Esta é também a preocupação da Islândia, explica Iris Marelsdottir, do Departamento da Saúde do país. Como os animais da ilha viveram anos isolados, temem que acabem por ser dizimados caso sejam apanhados por doenças e bactérias provenientes de importações de gado de países com mais níveis de resistências. No caso da saúde humana, as bactérias vivem muitas vezes dentro do organismo sem se manifestarem, mas perante uma cirurgia ou doença em que o sistema imunitário fique mais debilitado, podem causar uma infeção. Mesmo que um país não tenha uma grande incidência de bactérias resistentes a antibióticos, um viajante que precise de cuidados médicos pode gerar um pequeno surto hospitalar.

Como pagar o preço da globalização 

No encontro, discutiram-se os avanços no planeamento e gestão de risco, mas também a sensibilidade política que é preciso ter para gerir cada incidente.
+ + + +
--- Enunciado ---
No excerto sobre bactérias resistentes a antibióticos, a que departamento pertence Iris Marelsdottir? Responda com base exclusivamente no excerto.

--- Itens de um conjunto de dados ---
+ + + +
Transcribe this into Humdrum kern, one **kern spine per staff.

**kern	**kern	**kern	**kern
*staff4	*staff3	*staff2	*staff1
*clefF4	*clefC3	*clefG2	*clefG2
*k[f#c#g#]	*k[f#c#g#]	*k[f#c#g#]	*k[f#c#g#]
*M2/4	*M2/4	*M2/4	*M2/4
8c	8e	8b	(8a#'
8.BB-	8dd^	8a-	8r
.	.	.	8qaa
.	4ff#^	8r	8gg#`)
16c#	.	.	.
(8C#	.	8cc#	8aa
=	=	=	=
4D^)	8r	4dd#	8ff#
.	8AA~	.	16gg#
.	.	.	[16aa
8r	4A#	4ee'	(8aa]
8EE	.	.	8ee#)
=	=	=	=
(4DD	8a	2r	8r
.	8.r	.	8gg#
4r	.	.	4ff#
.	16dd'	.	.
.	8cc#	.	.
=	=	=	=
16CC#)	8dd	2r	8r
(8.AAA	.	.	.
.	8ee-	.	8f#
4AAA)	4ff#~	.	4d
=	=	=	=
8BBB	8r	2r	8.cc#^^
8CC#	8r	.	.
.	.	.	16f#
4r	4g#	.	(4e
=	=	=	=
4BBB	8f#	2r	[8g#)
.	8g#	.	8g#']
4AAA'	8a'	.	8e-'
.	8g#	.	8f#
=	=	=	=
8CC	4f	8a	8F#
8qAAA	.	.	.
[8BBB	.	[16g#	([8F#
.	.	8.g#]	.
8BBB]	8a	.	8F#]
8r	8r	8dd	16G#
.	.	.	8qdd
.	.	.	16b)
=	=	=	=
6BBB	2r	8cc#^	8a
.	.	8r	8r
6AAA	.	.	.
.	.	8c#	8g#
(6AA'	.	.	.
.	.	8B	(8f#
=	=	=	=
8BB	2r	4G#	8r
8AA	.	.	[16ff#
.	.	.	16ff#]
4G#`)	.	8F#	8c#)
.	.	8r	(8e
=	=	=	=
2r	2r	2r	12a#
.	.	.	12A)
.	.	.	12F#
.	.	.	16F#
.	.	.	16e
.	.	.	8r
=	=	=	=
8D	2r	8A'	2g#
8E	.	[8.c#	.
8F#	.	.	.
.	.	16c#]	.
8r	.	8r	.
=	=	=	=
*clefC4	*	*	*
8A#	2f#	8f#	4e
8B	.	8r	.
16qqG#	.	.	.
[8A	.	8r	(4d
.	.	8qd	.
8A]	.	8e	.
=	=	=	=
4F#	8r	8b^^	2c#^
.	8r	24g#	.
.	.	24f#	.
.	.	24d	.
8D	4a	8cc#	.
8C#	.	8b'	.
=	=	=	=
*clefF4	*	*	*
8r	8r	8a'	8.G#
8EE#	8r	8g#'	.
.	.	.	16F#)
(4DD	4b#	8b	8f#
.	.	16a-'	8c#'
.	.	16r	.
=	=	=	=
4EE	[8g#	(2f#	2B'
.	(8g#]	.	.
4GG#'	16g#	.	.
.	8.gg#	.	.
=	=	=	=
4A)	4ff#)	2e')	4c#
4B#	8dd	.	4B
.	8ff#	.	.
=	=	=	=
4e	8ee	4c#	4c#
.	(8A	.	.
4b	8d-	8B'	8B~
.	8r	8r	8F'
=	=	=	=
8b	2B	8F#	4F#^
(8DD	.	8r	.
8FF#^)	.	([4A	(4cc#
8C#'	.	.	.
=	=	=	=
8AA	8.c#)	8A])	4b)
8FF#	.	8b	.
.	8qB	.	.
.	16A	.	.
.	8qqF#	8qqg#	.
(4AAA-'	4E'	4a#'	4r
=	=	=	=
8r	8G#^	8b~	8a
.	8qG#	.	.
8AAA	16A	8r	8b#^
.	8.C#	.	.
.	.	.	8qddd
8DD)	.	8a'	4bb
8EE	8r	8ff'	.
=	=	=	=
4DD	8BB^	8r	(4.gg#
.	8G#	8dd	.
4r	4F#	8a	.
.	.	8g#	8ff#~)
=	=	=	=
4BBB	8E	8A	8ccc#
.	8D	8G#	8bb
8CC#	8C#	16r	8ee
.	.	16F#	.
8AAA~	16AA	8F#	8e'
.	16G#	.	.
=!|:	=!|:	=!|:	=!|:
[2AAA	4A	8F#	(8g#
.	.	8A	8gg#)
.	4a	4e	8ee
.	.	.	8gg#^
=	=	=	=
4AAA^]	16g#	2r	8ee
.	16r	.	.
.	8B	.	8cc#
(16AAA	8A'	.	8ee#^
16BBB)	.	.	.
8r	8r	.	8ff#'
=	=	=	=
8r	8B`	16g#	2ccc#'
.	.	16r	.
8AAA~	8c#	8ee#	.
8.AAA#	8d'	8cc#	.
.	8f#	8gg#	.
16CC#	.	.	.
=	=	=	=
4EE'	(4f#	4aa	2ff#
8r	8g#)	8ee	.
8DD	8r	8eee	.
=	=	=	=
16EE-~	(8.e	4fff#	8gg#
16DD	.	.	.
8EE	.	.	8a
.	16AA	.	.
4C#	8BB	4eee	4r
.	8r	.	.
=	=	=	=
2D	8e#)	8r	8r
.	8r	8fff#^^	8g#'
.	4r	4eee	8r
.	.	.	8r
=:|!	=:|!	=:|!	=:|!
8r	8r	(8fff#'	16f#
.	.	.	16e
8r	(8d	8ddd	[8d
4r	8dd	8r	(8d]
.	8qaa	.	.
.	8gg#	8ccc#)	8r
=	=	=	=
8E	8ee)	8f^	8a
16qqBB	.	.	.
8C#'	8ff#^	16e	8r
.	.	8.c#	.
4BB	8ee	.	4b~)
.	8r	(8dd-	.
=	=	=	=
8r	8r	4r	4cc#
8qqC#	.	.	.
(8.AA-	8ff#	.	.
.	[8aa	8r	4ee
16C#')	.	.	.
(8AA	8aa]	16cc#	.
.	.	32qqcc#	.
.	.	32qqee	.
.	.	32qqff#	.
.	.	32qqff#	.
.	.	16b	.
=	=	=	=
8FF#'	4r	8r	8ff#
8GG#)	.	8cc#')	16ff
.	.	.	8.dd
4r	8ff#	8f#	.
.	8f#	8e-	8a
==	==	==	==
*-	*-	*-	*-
+ + + +
--- Resposta ---
Ao Departamento da Saúde da Islândia.